“This early live material is not for the Deep Purple neophyte. It is for fans who want to explore their history and in that regard it is a valuable addition to their catalogue of music.” – David Bowling.
This is quite possibly the only live recording of Deep Purple’s MK I lineup. This concert was recorded in 1968, and Deep Purple were opening for one of Cream’s farewell concerts. It is a piece of historic pie; just as Cream’s ember was fading, Deep Purple emerged from their ashes. An interview with Deep Purple’s guitarist Ritchie Blackmore reveals that Clapton influenced Blackmore to develop his finger vibrato:
- GW: How did you develop your own unique finger vibrato style?

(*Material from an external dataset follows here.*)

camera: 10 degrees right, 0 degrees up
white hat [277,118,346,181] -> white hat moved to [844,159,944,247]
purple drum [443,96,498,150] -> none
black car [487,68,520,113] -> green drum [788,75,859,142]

- BLACKMORE: In my early days, I never used finger vibrato at all. I originally carved my reputation as one of the “fast” guitar players. Then I heard Eric Clapton. I remember saying to him, “You have a strange style. Do you play with that vibrato stuff?” Really an idiotic question. But he was a nice guy about it. Right after that I started working on my vibrato. It took about two or three years for me to develop any technique.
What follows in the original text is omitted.